New Mexico law prompts review of two hospital mergers; Albuquerque expansion proposed
New Mexico's oversight law has led to two formal reviews of hospital transactions, including a proposed Albuquerque expansion that would add 58 beds to an 18-bed behavioral health facility.

New Mexico regulators have invoked a law passed in 2024 and strengthened in 2025 to review two hospital-related transactions, underscoring state concerns about private equity ownership and the future of local health care capacity. One deal was approved in December 2024, and a second is under active review by the Health Care Authority.
The transaction under scrutiny would transfer 100 percent ownership of New Mexico Behavioral Healthcare in Albuquerque to Woodland SNF Operator Trust and Woodland SNF Operator Trust II and would expand the facility from 18 inpatient beds by an additional 58 beds. The Health Care Authority held a public meeting on the proposed transaction on Nov. 4, and no comments were submitted, the agency notice said. The agency will render a decision on the transaction by Feb. 6, according to the notice.
The reviews flow from the Health Care Consolidation Oversight Act, enacted as SB 15 in 2024, which temporarily empowered the Office of the Superintendent of Insurance to evaluate mergers and ownership changes that could affect hospitals. In 2025 the legislature moved to make oversight permanent and transfer responsibility to the New Mexico Health Care Authority through legislation commonly identified as HB 586. Tim Fowler, a spokesperson for the Health Care Authority, said the agency has received one transaction for evaluation since taking over in July 2025.

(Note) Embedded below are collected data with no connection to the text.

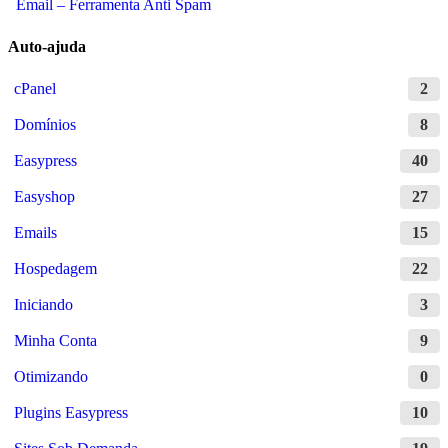
Email – Ferramenta Anti Spam
Auto-ajuda
cPanel
2
Domínios
8
Easypress
40
Easyshop
27
Emails
15
Hospedagem
22
Iniciando
3
Minha Conta
9
Otimizando
0
Plugins Easypress
10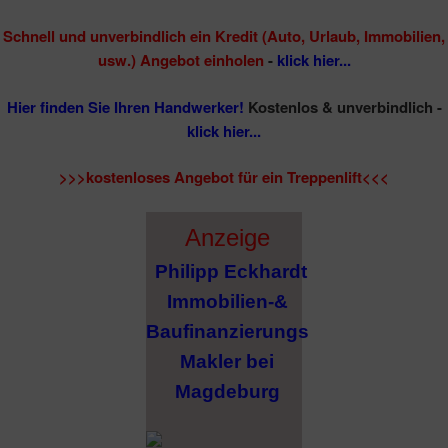
Schnell und unverbindlich ein Kredit (Auto, Urlaub, Immobilien,
usw.) Angebot einholen
-
klick hier...
Hier finden Sie Ihren Handwerker!
Kostenlos & unverbindlich -
klick hier...
>>>kostenloses Angebot für ein Treppenlift<<<
Anzeige
Philipp Eckhardt
Immobilien-&
Baufinanzierungs
Makler bei
Magdeburg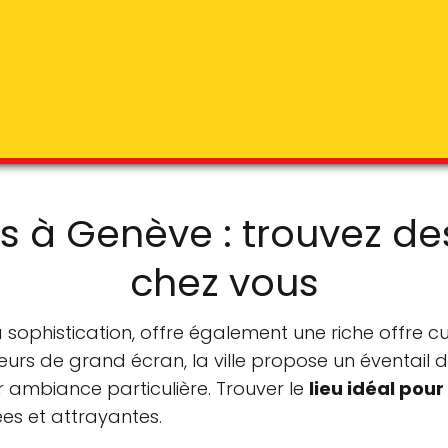
s à Genève : trouvez de
chez vous
ophistication, offre également une riche offre cu
teurs de grand écran, la ville propose un éventail 
r ambiance particulière. Trouver le
lieu idéal pou
iées et attrayantes.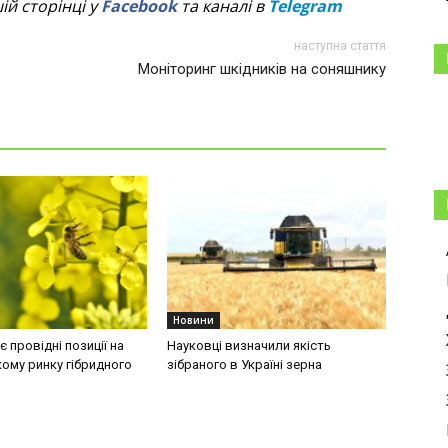
й сторінці у
Facebook
та каналі в
Telegram
наступна стаття
Моніторинг шкідників на соняшнику
Новини
 провідні позиції на
Науковці визначили якість
ому ринку гібридного
зібраного в Україні зерна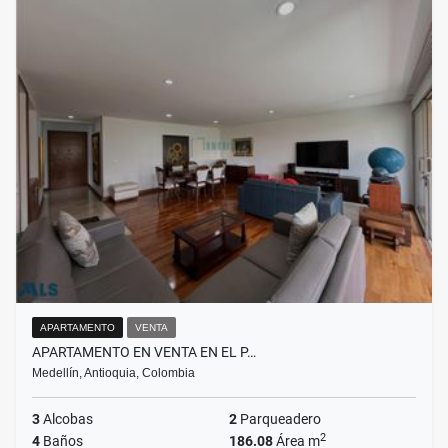
APARTAMENTO
VENTA
APARTAMENTO EN VENTA EN EL P…
Medellín, Antioquia, Colombia
3
Alcobas
2
Parqueadero
2
4
Baños
186.08
Área m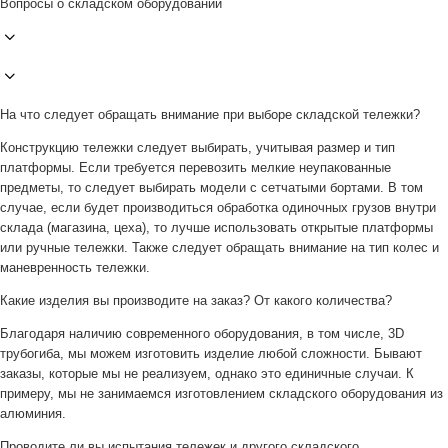
Вопросы о складском оборудовании
На что следует обращать внимание при выборе складской тележки?
Конструкцию тележки следует выбирать, учитывая размер и тип
платформы. Если требуется перевозить мелкие неупакованные
предметы, то следует выбирать модели с сетчатыми бортами. В том
случае, если будет производиться обработка одиночных грузов внутри
склада (магазина, цеха), то лучше использовать открытые платформы
или ручные тележки. Также следует обращать внимание на тип колес и
маневренность тележки.
Какие изделия вы производите на заказ? От какого количества?
Благодаря наличию современного оборудования, в том числе, 3D
трубогиба, мы можем изготовить изделие любой сложности. Бывают
заказы, которые мы не реализуем, однако это единичные случаи. К
примеру, мы не занимаемся изготовлением складского оборудования из
алюминия.
Проводите ли вы испытания тележек и другого складского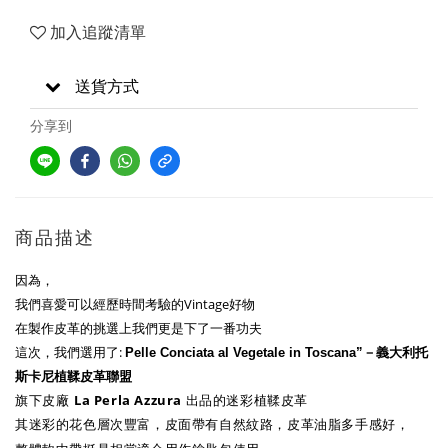
加入追蹤清單
送貨方式
分享到
商品描述
因為，
我們喜愛可以經歷時間考驗的Vintage好物
在製作皮革的挑選上我們更是下了一番功夫
這次，我們選用了:
Pelle Conciata al Vegetale in Toscana”－義大利托
斯卡尼植鞣皮革聯盟
La Perla Azzura
旗下皮廠
出品的迷彩植鞣皮革
其迷彩的花色層次豐富，皮面帶有自然紋路，皮革油脂多手感好，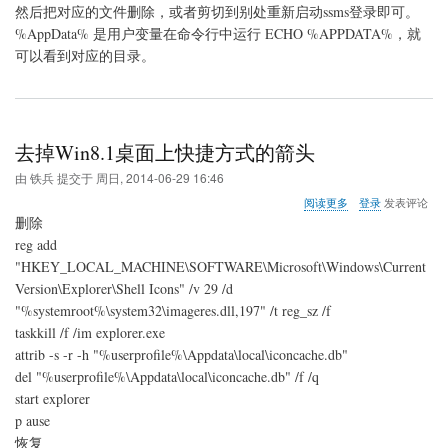
然后把对应的文件删除，或者剪切到别处重新启动ssms登录即可。
%AppData% 是用户变量在命令行中运行 ECHO %APPDATA%，就
可以看到对应的目录。
去掉Win8.1桌面上快捷方式的箭头
由
铁兵
提交于
周日, 2014-06-29 16:46
关
阅读更多
登录
发表评论
于
删除
去
reg add
掉
"HKEY_LOCAL_MACHINE\SOFTWARE\Microsoft\Windows\Current
Win8.1
桌
Version\Explorer\Shell Icons" /v 29 /d
面
"%systemroot%\system32\imageres.dll,197" /t reg_sz /f
上
taskkill /f /im explorer.exe
快
attrib -s -r -h "%userprofile%\Appdata\local\iconcache.db"
捷
方
del "%userprofile%\Appdata\local\iconcache.db" /f /q
式
start explorer
的
p ause
箭
头
恢复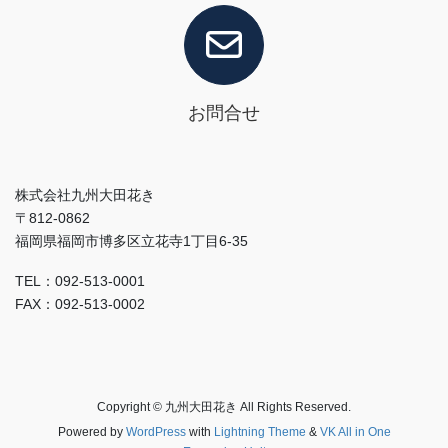
お問合せ
株式会社九州大田花き
〒812-0862
福岡県福岡市博多区立花寺1丁目6-35
TEL：092-513-0001
FAX：092-513-0002
Copyright © 九州大田花き All Rights Reserved.
Powered by
WordPress
with
Lightning Theme
&
VK All in One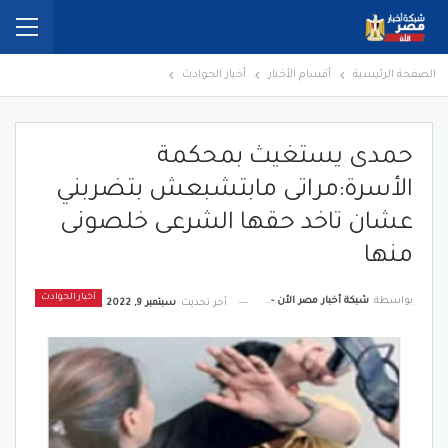
الصفحة الرئيسية
أقسام الأخبار
أخبار الحوادث
حمدى يستغيث بمحكمة
الأسرة:مراتى مابتشبعش بتضربني
عشان تاخد حقها الشرعى خلصونى
منها
أخبار الحوادث
بواسطة
شبكة أخبار مصر الأن - Egypt News Network Now
آخر تحديث
سبتمبر 9, 2022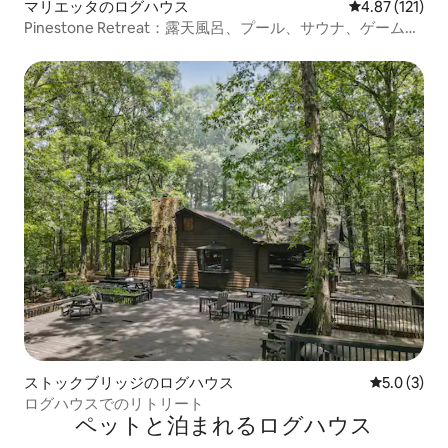
マリエッタのログハウス
レビュー121
4.87 (121)
Pinestone Retreat：露天風呂、プール、サウナ、ゲームル
ーム
ストックブリッジのログハウス
レビュー3
5.0 (3)
ログハウスでのリトリート
ペットと泊まれるログハウス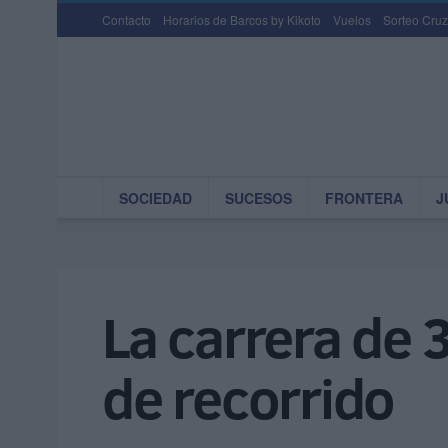
Contacto
Horarios de Barcos by Kikoto
Vuelos
Sorteo Cruz
SOCIEDAD
SUCESOS
FRONTERA
J
La carrera de 
de recorrido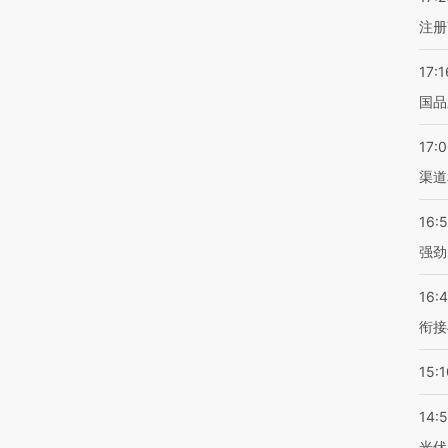
注册
17:1
国品
17:
渠道
16:
强劲
16:
衔接
15:1
14:
光伏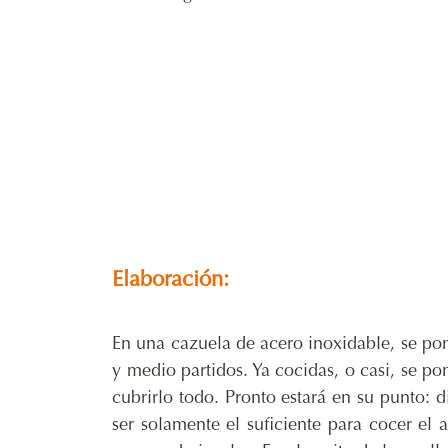
Elaboración:
En una cazuela de acero inoxidable, se pone
y medio partidos. Ya cocidas, o casi, se po
cubrirlo todo. Pronto estará en su punto: 
ser solamente el suficiente para cocer el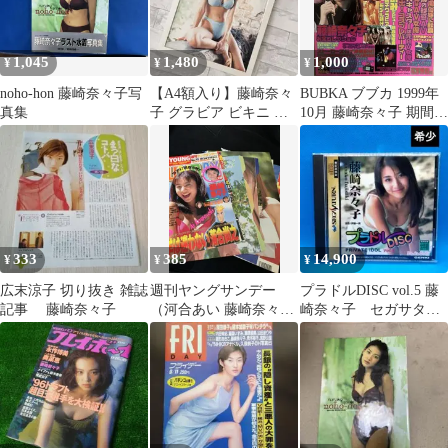
1,045
1,480
1,000
¥
¥
¥
noho‐hon 藤崎奈々子写
【A4額入り】藤崎奈々
BUBKA ブブカ 1999年
真集
子 グラビア ビキニ 水
10月 藤崎奈々子 期間限
着 切り抜き ポスター風
定価格
333
385
14,900
¥
¥
¥
広末涼子 切り抜き 雑誌
週刊ヤングサンデー
プラドルDISC vol.5 藤
記事 藤崎奈々子
（河合あい 藤崎奈々子
崎奈々子 セガサター
掲載）表紙などのスク
ン
ラップ 週刊ヤングサン
デー No.42 10/3 河合あ
い 藤崎奈々子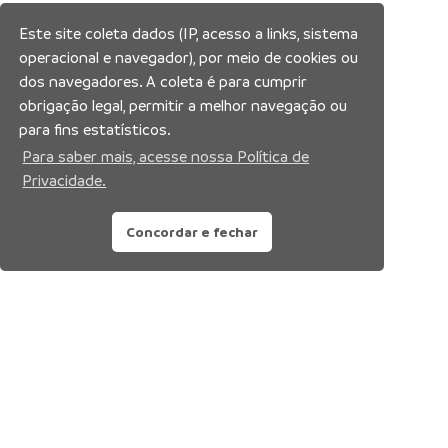
Este site coleta dados (IP, acesso a links, sistema
operacional e navegador), por meio de cookies ou
dos navegadores. A coleta é para cumprir
obrigação legal, permitir a melhor navegação ou
para fins estatísticos.
Para saber mais, acesse nossa Política de
Privacidade.
Concordar e fechar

The statute requires specific reporting and post-transaction monitoring. The oversight law also mandates that an entity identified as Oceans file annual reports from 2025 through 2027 about Haven Albuquerque showing the “growth, decline and other material changes in health care services provided by Haven Albuquerque,” the “cost trends” at Haven and any other material changes. Those reports are confidential, and the Health Care Authority confirmed Oceans submitted the 2025 report.
Policy language guiding reviews was drafted to weigh service access, quality, affordability and market competition. OSI’s review “considers the impact the proposed transaction will have on access to services, quality of care, patient affordability, and competition in the market,” a provision of the earlier statute states. The 2024 law also granted OSI authority to conduct post-transaction oversight for three years to monitor compliance with any conditions placed on approved transactions and other outcomes.
Advocates and lawmakers framed the oversight push as a response to New Mexico’s “nation-leading rate of private equity-owned hospitals,” while industry groups have pushed back, arguing some critics overstate private equity risk. Observers and some policy analysts argue the law still leaves loopholes that allow transactions to proceed without state review, and a handful of policy commentators have urged legislators to consider stronger reporting rules similar to Massachusetts’ market review reforms.

For Los Alamos County residents, the immediate significance is practical: an approved expansion in Albuquerque could alter where patients are admitted for inpatient behavioral health care and affect regional bed availability. The longer-term stakes include how the state monitors ownership changes that can influence cost, access and local hospital services.
What to watch next: the Health Care Authority’s decision by Feb. 6 and any public materials the agency releases explaining conditions or findings. Lawmakers and local health advocates are likely to continue pressing for clearer reporting and tighter oversight if regulators approve substantial ownership or capacity changes.